Base model: https://huggingface.co/internlm/Intern-S2-Preview-FP8

This quant is linked back to the upstream model through the model card base_model metadata and this README. Use the upstream repository for license, intended use, tokenizer provenance, and original model details.

Tested serving mode

Text/MTP alias

Local tested stack:

llama.cpp/TurboQuant fork: https://github.com/TheTom/llama-cpp-turboquant.git
commit: 03ddcd585f1c708dce946c8deb4b7c45133ae3c6
version description: b9020-171-g03ddcd585-dirty
runtime: llama-swap -> llama-server
front door: :9069
backend: llama-server

Example llama-server command:

llama-server \
  --model Intern-S2-Preview-FP8-text-Q4_K_M.gguf \
  --ctx-size 204800 \
  --threads 16 \
  --batch-size 256 \
  --ubatch-size 64 \
  --flash-attn on \
  --cont-batching \
  --parallel 1 \
  --host 0.0.0.0 \
  --split-mode layer \
  --tensor-split 0.50,0.50 \
  -ctk turbo3 \
  -ctv turbo3 \
  -ngl 999 \
  --temp 0 \
  --top-k 1 \
  --top-p 1 \
  --min-p 0 \
  --repeat-penalty 1.0 \
  --spec-type mtp \
  --spec-draft-n-max 1 \
  --jinja \
  --chat-template-kwargs '{"enable_thinking":false}' \
  --reasoning off

Quick smoke:

curl -s http://127.0.0.1:9069/v1/chat/completions \
  -H 'Content-Type: application/json' \
  -d '{"model":"intern-s2-mtp","messages":[{"role":"user","content":"Reply exactly: ok"}],"max_tokens":8,"temperature":0,"stream":false}'

A valid MTP smoke should include nonzero timings.draft_n and timings.draft_n_accepted.

Vision alias

Vision is served as a separate conservative alias. It intentionally disables TurboKV/MTP/flash-attn during image bring-up.

llama-server \
  --model Intern-S2-Preview-FP8-text-Q4_K_M.gguf \
  --mmproj mmproj-Intern-S2-Preview-FP8-F16.gguf \
  --no-mmproj-offload \
  --ctx-size 4096 \
  --threads 16 \
  --batch-size 128 \
  --ubatch-size 32 \
  --flash-attn off \
  --parallel 1 \
  --split-mode layer \
  --tensor-split 0.50,0.50 \
  -ctk f16 \
  -ctv f16 \
  -ngl 999 \
  --temp 0 \
  --top-k 1 \
  --top-p 1 \
  --min-p 0 \
  --repeat-penalty 1.0 \
  --jinja \
  --chat-template-kwargs '{"enable_thinking":false}' \
  --reasoning off

Verified image smoke response:

A red square with the text "RED SQUARE" in black, centered on a white background.
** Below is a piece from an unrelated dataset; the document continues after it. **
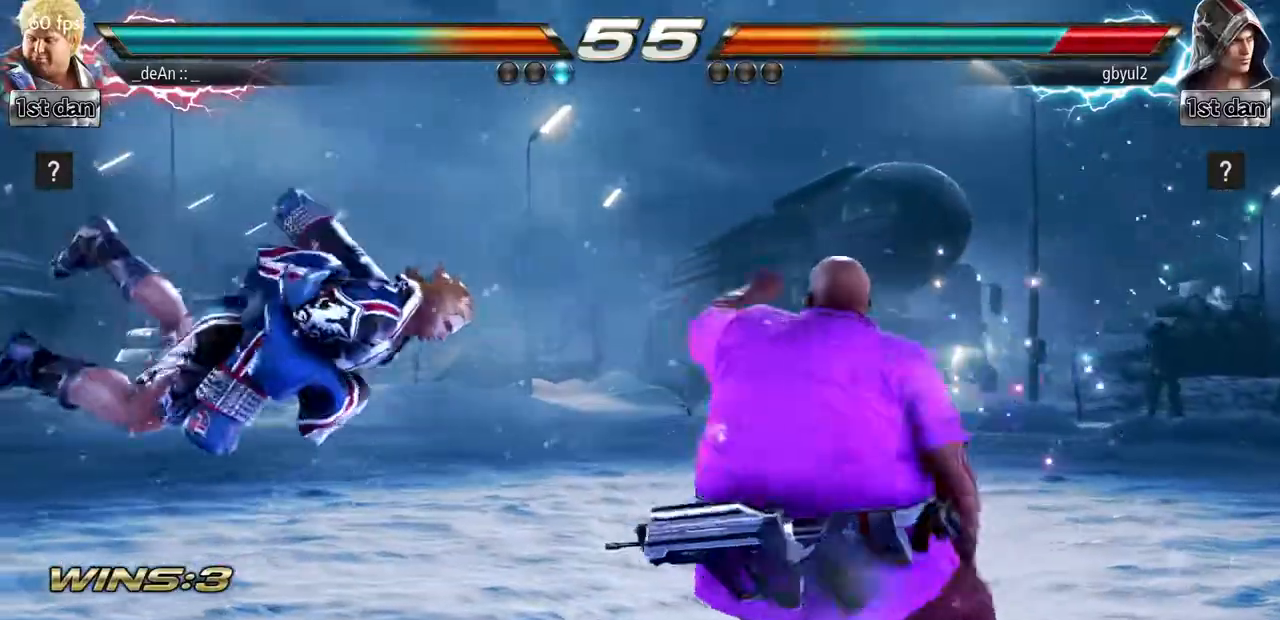
{"buttons": [], "left_stick": "center", "events": [[51, "left_stick", "center"]]}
See docs/VISION_STATUS.md for the exact API request and the local llama.cpp/mtmd runtime patch required to avoid the image-embedding crash.

Benchmarks from local smoke

Generation via llama-swap/OpenAI API, deterministic settings (temperature=0, top_k=1, top_p=1):

prompt completion tokens tok/s MTP accepted
smoke 3 126.51 1/1
short_reason 93 111.41 37/46
code 189 147.03 90/94
longer 256 111.09 101/127

Perplexity smoke on a small fixed local technical corpus:

PPL = 28.8177 +/- 9.76237
prompt eval: 192 tokens, 1743.28 tokens/s

This PPL is a smoke test only, not a standardized benchmark. Raw artifacts are under bench/.

Conversion warning

This model does not convert cleanly with stock llama.cpp as a top-level InternS2PreviewForConditionalGeneration model. Required handling:

  1. flatten config.json["text_config"] into a llama.cpp-compatible language GGUF shim
  2. force architectures = ["Qwen3_5MoeForCausalLM"]
  3. preserve quantization and tokenizer metadata
  4. ignore packed FP8 expert scale tensors during expert merge
  5. remap MTP layer tensor names and block IDs
  6. pad tokenizer metadata from raw config.json vocab size (251392)

See docs/CONVERSION_AND_SERVING.md for exact patch shapes and commands.

Limitations

  • This package is the multimodal Intern-S2 GGUF setup: language GGUF plus mmproj-Intern-S2-Preview-FP8-F16.gguf. Vision requires the patched llama.cpp/TurboQuant runtime documented in docs/VISION_STATUS.md.
  • Vision is verified with a conservative 4K-context alias. 65K/200K vision has not been revalidated.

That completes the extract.